Evolution of ultra-wide binary objects in the Solar System

When Neptune migrated away from the Sun (from 24 to 30 a.u.), some of these objects dynamically scattered until they began to interact strongly with the giant outer planets of the Solar System when they were ejected from the Solar System or trapped in the Oort cloud.

Approximately 99-99.9% of the planetesimals of the original belt are thought to have been ejected from the dynamic Kuiper belt, objects that formed much closer to the Sun and migrated to their current orbits when they were pushed out by Neptune. Since it takes at least 10 million years to remove an object from its original belt, Campbell and his colleagues wondered whether the number of cold classical belt crossings of such disturbed TNOs could be much larger than current observations suggest, which would expose the binaries to large gravitational perturbations.

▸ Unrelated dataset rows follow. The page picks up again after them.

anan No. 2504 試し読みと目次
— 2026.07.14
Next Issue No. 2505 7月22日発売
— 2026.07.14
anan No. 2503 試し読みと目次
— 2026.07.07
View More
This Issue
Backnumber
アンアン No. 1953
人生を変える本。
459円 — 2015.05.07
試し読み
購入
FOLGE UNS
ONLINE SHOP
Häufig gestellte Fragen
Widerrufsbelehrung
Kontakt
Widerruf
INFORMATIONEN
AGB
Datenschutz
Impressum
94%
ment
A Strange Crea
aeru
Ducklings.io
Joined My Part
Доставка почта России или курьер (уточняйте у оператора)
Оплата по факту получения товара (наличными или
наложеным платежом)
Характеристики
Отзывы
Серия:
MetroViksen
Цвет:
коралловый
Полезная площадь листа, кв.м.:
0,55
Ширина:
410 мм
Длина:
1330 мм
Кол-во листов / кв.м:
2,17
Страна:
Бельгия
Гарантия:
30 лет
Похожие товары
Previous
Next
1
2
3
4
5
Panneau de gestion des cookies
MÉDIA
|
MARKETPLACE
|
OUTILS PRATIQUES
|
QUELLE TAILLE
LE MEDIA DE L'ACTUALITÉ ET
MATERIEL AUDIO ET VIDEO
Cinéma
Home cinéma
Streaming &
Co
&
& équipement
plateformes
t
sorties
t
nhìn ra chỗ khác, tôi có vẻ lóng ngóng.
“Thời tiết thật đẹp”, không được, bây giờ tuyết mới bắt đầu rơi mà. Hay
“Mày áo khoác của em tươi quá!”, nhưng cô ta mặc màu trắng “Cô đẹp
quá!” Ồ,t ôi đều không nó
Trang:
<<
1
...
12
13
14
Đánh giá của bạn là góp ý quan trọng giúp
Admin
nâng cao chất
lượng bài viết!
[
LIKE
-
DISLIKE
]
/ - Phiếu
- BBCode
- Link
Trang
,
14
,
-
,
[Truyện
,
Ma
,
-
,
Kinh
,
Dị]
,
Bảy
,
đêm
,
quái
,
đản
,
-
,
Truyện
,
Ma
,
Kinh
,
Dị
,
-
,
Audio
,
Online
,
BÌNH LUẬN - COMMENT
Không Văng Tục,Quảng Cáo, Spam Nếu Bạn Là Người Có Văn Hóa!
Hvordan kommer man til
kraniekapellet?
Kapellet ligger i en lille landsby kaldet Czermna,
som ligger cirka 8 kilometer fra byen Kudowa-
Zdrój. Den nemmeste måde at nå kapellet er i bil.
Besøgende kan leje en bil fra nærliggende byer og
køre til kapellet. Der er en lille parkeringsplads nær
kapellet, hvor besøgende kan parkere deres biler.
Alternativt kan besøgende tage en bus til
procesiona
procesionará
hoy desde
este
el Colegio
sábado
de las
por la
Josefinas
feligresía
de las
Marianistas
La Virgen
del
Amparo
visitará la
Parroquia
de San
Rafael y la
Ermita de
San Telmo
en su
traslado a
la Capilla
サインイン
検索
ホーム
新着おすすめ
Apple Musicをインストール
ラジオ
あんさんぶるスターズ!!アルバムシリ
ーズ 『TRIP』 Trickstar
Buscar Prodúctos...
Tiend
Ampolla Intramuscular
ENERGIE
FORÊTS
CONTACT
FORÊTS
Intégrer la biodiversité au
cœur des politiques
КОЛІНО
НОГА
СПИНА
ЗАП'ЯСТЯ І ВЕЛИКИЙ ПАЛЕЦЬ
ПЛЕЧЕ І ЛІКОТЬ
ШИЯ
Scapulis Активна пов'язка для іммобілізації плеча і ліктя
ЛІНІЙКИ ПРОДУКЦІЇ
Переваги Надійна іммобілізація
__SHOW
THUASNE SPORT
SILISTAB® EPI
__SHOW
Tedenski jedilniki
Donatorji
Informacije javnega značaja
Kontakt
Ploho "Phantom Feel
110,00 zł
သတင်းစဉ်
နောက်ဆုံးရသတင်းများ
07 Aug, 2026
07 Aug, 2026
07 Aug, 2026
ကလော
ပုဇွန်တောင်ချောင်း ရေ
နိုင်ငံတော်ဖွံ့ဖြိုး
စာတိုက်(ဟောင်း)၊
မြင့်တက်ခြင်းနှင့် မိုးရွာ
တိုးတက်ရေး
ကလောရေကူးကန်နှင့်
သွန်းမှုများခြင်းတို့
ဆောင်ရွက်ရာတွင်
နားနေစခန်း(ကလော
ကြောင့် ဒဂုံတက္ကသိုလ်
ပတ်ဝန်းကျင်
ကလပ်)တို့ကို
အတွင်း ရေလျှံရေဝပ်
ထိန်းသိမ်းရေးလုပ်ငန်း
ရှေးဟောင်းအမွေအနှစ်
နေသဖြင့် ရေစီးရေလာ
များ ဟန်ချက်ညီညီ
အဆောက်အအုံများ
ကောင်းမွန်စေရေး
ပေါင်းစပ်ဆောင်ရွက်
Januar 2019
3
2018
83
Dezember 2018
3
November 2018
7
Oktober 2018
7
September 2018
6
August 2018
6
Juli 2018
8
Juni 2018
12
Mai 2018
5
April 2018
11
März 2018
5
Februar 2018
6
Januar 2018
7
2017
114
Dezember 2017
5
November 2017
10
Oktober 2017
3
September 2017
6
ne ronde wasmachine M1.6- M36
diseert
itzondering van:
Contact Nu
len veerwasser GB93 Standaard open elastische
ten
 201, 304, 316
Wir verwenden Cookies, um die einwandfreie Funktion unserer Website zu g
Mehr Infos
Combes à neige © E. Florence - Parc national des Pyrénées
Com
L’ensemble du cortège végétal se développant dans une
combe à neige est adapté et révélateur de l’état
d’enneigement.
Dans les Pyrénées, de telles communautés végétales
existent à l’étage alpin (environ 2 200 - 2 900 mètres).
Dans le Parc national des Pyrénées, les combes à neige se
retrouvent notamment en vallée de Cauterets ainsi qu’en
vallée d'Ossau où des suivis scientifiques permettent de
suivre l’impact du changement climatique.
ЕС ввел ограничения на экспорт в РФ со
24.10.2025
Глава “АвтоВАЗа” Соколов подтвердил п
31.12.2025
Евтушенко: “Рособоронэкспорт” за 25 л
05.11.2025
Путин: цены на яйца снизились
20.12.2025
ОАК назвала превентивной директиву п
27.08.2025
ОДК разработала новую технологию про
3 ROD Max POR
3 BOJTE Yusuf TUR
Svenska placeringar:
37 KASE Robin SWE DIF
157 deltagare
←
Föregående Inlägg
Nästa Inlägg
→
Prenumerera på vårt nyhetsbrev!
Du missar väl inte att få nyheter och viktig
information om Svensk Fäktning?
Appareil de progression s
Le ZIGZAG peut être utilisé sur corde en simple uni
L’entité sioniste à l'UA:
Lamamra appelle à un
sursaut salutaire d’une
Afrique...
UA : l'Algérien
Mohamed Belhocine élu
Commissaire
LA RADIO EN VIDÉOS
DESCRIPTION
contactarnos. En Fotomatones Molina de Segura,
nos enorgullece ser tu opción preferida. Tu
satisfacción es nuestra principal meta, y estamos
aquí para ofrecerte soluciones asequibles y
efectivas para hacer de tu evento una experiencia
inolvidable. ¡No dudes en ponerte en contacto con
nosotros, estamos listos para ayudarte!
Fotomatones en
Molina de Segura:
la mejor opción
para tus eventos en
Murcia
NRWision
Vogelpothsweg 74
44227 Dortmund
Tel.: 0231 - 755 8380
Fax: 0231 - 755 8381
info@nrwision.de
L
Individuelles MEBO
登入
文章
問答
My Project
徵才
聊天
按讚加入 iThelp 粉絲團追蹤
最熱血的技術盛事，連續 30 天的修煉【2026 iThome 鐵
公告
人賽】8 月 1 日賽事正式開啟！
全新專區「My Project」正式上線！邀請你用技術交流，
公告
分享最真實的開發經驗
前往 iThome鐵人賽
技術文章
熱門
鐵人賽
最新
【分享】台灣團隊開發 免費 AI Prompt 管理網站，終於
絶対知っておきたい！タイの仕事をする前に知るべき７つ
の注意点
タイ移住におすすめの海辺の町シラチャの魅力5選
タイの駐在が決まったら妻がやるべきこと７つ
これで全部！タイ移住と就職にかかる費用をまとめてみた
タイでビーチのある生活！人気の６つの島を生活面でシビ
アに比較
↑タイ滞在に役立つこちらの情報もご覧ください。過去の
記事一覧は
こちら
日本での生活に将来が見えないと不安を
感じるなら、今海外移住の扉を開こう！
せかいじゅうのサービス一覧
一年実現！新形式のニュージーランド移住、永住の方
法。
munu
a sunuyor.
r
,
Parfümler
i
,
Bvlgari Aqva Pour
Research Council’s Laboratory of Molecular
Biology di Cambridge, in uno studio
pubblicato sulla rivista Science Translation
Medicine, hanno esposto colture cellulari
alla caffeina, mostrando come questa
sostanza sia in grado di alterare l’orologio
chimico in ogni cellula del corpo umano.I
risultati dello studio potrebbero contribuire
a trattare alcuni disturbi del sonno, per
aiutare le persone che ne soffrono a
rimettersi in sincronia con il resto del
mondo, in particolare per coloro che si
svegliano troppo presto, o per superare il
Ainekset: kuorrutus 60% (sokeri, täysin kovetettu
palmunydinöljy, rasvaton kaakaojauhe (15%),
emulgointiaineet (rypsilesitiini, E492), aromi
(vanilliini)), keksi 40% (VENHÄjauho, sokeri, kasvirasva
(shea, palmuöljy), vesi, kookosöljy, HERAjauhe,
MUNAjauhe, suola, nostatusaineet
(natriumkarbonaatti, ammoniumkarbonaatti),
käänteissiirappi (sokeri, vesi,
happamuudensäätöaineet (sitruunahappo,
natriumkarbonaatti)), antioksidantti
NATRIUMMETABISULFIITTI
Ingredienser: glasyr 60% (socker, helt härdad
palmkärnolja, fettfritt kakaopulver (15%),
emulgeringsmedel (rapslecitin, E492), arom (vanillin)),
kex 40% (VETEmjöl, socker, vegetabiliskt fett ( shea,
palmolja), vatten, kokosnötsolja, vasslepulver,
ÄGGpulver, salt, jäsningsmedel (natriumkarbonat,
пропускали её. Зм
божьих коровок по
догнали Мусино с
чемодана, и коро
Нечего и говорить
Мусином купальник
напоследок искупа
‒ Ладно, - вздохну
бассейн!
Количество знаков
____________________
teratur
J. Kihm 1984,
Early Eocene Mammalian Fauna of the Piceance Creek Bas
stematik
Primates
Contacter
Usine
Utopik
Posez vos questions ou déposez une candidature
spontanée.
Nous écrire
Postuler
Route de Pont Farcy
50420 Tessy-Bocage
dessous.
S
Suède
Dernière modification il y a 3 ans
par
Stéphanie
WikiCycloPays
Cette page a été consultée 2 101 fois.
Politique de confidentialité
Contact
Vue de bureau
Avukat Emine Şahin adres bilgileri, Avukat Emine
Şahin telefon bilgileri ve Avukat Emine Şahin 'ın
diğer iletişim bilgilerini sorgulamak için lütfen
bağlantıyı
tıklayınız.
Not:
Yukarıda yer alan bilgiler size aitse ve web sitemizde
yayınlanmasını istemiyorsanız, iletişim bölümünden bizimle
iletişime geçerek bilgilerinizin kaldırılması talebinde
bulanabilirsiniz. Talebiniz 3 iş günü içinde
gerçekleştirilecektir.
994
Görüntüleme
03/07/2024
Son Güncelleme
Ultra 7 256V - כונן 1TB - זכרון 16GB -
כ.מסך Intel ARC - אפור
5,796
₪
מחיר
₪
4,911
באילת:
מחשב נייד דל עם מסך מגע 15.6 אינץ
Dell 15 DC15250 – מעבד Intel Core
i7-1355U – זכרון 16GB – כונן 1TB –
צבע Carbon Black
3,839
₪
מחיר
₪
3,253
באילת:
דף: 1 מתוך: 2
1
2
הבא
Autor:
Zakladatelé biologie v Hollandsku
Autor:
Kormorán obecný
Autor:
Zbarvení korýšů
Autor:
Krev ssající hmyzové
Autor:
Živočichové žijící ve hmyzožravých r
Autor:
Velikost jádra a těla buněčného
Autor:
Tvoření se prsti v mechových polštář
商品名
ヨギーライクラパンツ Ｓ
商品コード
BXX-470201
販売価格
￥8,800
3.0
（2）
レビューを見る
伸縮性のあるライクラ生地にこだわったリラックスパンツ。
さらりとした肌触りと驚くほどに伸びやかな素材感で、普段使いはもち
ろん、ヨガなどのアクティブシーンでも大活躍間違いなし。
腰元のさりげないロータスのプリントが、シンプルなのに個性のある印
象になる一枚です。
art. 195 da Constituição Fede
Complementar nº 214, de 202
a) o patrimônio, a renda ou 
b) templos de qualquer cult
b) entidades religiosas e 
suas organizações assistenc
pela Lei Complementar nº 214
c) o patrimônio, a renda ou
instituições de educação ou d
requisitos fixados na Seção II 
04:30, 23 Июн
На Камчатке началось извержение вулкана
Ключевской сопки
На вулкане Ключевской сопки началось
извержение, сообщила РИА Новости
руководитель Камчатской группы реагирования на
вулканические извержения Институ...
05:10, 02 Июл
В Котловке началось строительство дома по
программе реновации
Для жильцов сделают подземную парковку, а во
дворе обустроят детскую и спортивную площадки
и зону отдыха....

That’s what their modeling of the evolution of the Kuiper belt revealed. It seems that UWBs are not primary, so they cannot constrain the early Solar System as previously thought. 

By exposing early binary objects to four billion years of overflights of these different TNO trajectories, they found that “the expansion of tight binary systems was not uncommon in our simulations.”

They calculated that over the 4 billion years of the Solar System’s existence, the passage of TNO would have resulted in an expansion of up to 10% of the moderately dense binary objects in the UWB. But the result does not apply to denser binary systems.